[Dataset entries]
* * * *

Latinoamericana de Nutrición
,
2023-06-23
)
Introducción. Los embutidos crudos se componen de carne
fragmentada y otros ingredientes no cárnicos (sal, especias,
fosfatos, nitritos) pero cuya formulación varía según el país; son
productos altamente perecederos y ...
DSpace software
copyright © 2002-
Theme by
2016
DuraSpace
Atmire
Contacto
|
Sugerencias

* * * *

§ **Exercise description**:
Above are some records; extract every one of them exactly.

§ **Finished exercise**:
Latinoamericana de Nutrición
,
2023-06-23
)
Introducción. Los embutidos crudos se componen de carne
fragmentada y otros ingredientes no cárnicos (sal, especias,
fosfatos, nitritos) pero cuya formulación varía según el país; son
productos altamente perecederos y ...
DSpace software
copyright © 2002-
Theme by
2016
DuraSpace
Atmire
Contacto
|
Sugerencias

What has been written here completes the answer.